Que fait l'Amérique avec l'argent de l'Iraq ? - Par Gabriel BANON
Malgré l’opposition de la France et l’absence d’un accord de l’ONU, les États-Unis ont envahi illégalement l’Irak en mars 2003. Laissant s’installer le chaos, après leur retrait il y a vingt ans, ils continuent de contrôler l’argent issu des richesses pétrolières du pays et l’utilisent comme moyen de chantage. Comme pour beaucoup de situations étranges alimentées par Washington, personne n’en parle. Est-ce que les grands donneurs de leçon ne seraient que des vulgaires profiteurs de guerre doublés d’escrocs hypocrites ?
En fait, l’argent de l’Irak est toujours sous contrôle américain.
Depuis début décembre 2022, les commerçants de Bagdad s’inquiètent de la brusque envolée du billet vert. Il faut de plus en plus de dinars irakiens (DI) à l’achat d’un dollar : de 1 470 jusqu’à 1 750 DI au marché noir à la mi-décembre. Une hausse de 45 % du taux de change n’a rien d’anodin dans un pays qui, après des années de sanctions occidentales et de guerre civile, ne produit guère que du pétrole et importe à peu près toute sa consommation intérieure.
L’opinion, habituée à une stabilité notable du change dollar/DI toutes ces dernières années, ne comprend pas. Le baril de pétrole se vend à des cours très élevés, entre 80 et 90 dollars (entre 75,58 et 85 euros), la production a repris, elle voisine aujourd’hui les 4,5 millions de barils par jour et, à en croire le précédent premier ministre, les réserves publiques de devises frôlent les 100 milliards de dollars (95 milliards d’euros).
Alors, comment expliquer cette pénurie du billet vert ?
Attention, la rue se mobilise, les premiers manifestants apparaissent et brandissent des pancartes sur lesquelles on peut lire : « Hausse du dollar = mort des pauvres et des enfants » ou « Où sont les parlementaires amis du peuple ? »
Devant cette Brancas, le nouveau premier ministre, en place depuis fin octobre 2022, Mohamed Shia Al-Sudani, qui appartient au parti chiite Daawa au pouvoir depuis 2005, botte en touche et annonce un changement de gouverneur de la Central Bank of Iraq (CBI), aussitôt remplacé par un de ses amis politiques, s’y ajoutent des subventions pour les produits de base, et la répression contre les changeurs du marché parallèle.
La situation ne s’améliore pas.
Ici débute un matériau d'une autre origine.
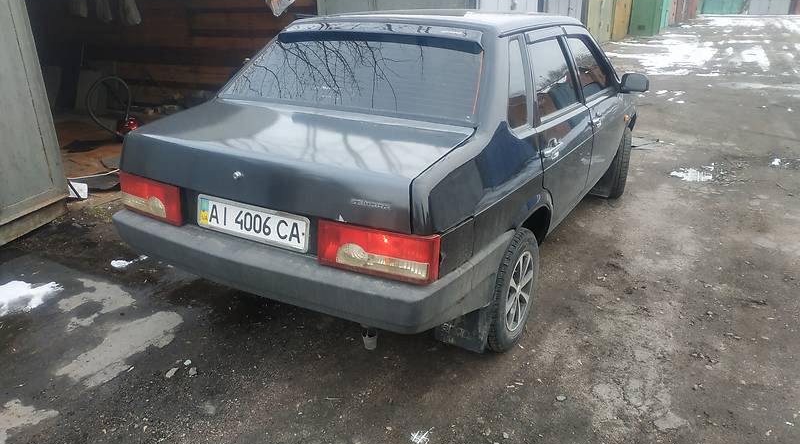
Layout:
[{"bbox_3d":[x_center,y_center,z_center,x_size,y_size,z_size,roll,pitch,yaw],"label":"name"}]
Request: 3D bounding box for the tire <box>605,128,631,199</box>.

Alors la colère populaire se tourne contre les autorités locales, accusées de tous les maux.
Personne, ou presque, ne rappelle que depuis le 22 mai 2003, les recettes en devises des compagnies pétrolières ne vont plus au Trésor public irakien, mais sur un compte ouvert au nom de la CBI à la filiale new-yorkaise du Federal Reserve System, la banque centrale américaine.
Le dispositif a été mis en place au lendemain de l’occupation du pays, sous le « gouverneur » de l’époque, Paul Bremer, par un executive order, un décret présidentiel signé par le président Georges W. Bush. Il rappelle la zone franc, le franc CFA, et les devises d’une dizaine de pays africains gérés depuis Paris, une vieille histoire qui ne justifie en rien le holdup américain
Motif invoqué alors devant les médias : la question non résolue à l’époque des réparations dues au Koweït envahi le 2 août 1990 par les divisions blindées de Saddam Hussein. La famille régnante Al-Sabah réclamait plus de 350 milliards de dollars (330,68 milliards d’euros), l’accord s’est fait finalement en 2010 sur 52 milliards (49 milliards d’euros) dont le versement s’est achevé en février 2022.